= What is required =
Please print the entries below exactly, from the line with "11: (232, 104)" through the line with "71: (232, 232)", including both of those lines and leaving out all others.

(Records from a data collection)
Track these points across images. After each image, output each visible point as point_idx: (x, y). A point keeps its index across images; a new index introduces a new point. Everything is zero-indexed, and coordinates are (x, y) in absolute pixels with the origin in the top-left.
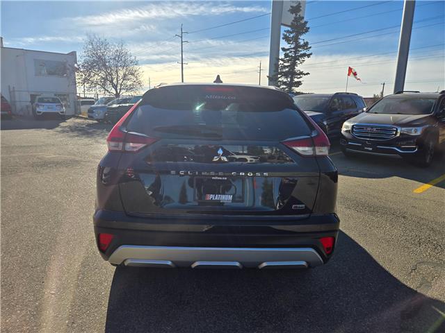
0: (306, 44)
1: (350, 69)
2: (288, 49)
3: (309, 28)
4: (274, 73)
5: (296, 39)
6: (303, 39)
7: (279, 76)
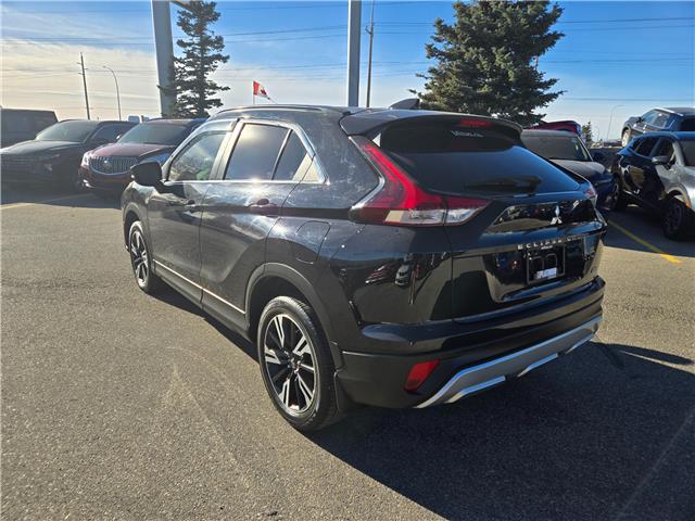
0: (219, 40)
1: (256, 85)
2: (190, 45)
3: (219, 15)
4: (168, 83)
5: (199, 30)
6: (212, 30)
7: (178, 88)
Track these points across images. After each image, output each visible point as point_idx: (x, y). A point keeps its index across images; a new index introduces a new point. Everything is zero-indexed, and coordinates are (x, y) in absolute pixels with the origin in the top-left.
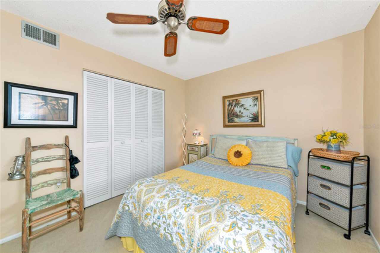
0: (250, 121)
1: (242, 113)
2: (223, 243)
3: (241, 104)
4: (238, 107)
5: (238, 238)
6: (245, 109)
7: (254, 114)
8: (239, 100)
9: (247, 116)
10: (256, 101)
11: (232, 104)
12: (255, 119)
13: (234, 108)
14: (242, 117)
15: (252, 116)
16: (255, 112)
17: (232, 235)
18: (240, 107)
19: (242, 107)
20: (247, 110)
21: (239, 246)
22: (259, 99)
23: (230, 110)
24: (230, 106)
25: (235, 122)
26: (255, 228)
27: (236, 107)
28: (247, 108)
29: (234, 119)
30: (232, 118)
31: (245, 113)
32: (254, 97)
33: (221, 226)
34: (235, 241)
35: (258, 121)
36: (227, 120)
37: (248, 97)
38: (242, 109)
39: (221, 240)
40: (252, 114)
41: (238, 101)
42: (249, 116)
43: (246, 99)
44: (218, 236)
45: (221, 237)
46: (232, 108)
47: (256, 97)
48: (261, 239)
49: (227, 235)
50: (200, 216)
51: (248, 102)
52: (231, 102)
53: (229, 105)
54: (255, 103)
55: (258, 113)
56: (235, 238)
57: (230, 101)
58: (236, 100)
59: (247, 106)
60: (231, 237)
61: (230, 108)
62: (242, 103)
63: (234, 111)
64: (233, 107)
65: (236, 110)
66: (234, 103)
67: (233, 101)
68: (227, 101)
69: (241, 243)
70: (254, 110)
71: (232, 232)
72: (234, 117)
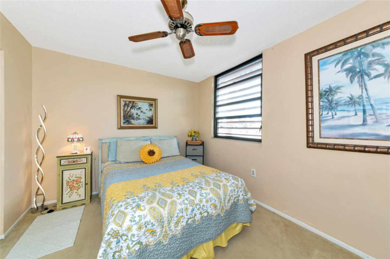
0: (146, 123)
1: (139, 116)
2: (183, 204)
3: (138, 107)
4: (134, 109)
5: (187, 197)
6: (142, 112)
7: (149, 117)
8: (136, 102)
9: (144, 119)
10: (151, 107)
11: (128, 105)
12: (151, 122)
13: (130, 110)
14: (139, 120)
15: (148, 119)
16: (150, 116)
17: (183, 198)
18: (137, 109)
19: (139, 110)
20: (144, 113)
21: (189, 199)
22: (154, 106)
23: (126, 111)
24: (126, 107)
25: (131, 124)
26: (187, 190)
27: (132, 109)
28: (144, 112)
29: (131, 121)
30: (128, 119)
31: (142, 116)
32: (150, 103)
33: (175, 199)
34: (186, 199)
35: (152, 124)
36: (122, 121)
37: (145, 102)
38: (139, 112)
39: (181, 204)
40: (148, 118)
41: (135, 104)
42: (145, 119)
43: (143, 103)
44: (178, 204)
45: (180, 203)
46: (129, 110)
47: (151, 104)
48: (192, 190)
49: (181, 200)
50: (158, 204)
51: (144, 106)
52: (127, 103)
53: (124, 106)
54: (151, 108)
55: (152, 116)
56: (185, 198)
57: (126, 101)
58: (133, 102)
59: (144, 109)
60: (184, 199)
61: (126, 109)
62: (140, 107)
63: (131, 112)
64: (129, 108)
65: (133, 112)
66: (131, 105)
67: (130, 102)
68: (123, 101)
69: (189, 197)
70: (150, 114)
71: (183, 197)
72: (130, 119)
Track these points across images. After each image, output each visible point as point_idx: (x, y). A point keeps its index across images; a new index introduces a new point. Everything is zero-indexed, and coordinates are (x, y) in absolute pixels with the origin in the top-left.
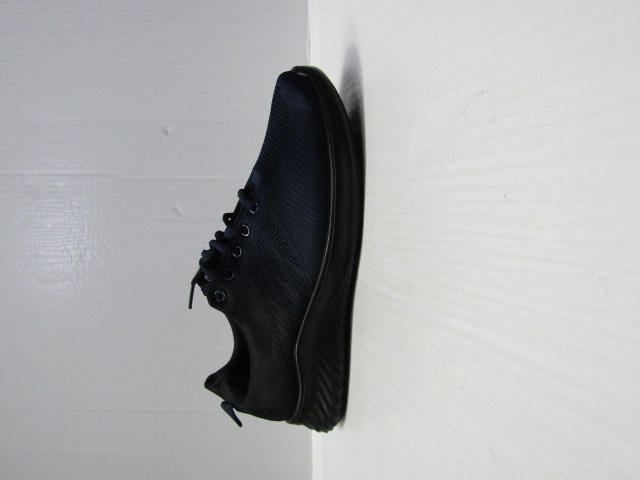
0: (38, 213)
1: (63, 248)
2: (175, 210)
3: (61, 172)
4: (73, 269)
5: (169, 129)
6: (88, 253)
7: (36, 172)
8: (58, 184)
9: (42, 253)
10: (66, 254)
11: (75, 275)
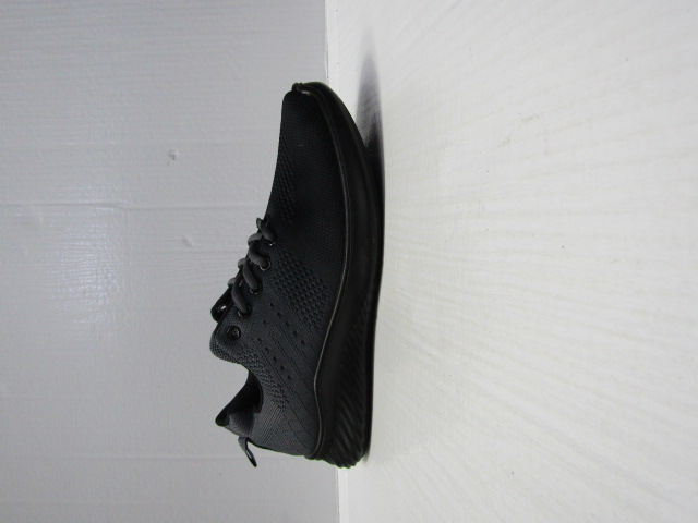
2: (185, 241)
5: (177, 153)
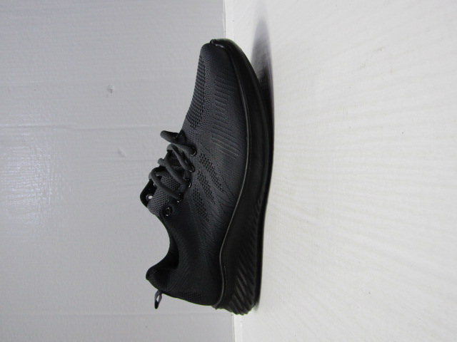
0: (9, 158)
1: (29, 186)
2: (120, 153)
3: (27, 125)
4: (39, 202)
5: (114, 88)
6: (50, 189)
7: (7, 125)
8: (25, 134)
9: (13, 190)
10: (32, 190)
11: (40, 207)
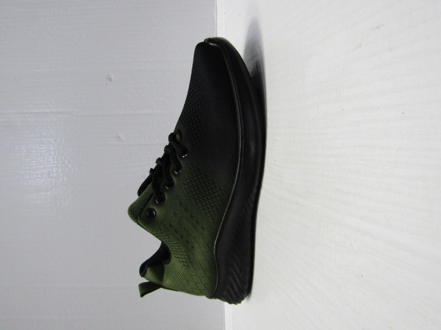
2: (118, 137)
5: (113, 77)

= Result of the task =
11: (232, 104)
12: (255, 119)
13: (234, 108)
14: (242, 117)
15: (252, 116)
16: (255, 112)
17: (232, 235)
18: (240, 107)
19: (242, 107)
20: (247, 110)
21: (239, 246)
22: (259, 99)
23: (230, 110)
24: (230, 106)
25: (235, 122)
26: (255, 228)
27: (236, 107)
28: (247, 108)
29: (234, 119)
30: (232, 118)
31: (245, 113)
32: (254, 97)
33: (221, 226)
34: (235, 241)
35: (258, 121)
36: (227, 120)
37: (248, 97)
38: (242, 109)
39: (221, 240)
40: (252, 114)
41: (238, 101)
42: (249, 116)
43: (246, 99)
44: (218, 236)
45: (221, 237)
46: (232, 108)
47: (256, 97)
48: (261, 239)
49: (227, 235)
50: (200, 216)
51: (248, 102)
52: (231, 102)
53: (229, 105)
54: (255, 103)
55: (258, 113)
56: (235, 238)
57: (230, 101)
58: (236, 100)
59: (247, 106)
60: (231, 237)
61: (230, 108)
62: (242, 103)
63: (234, 111)
64: (233, 107)
65: (236, 110)
66: (234, 103)
67: (233, 101)
68: (227, 101)
69: (241, 243)
70: (254, 110)
71: (232, 232)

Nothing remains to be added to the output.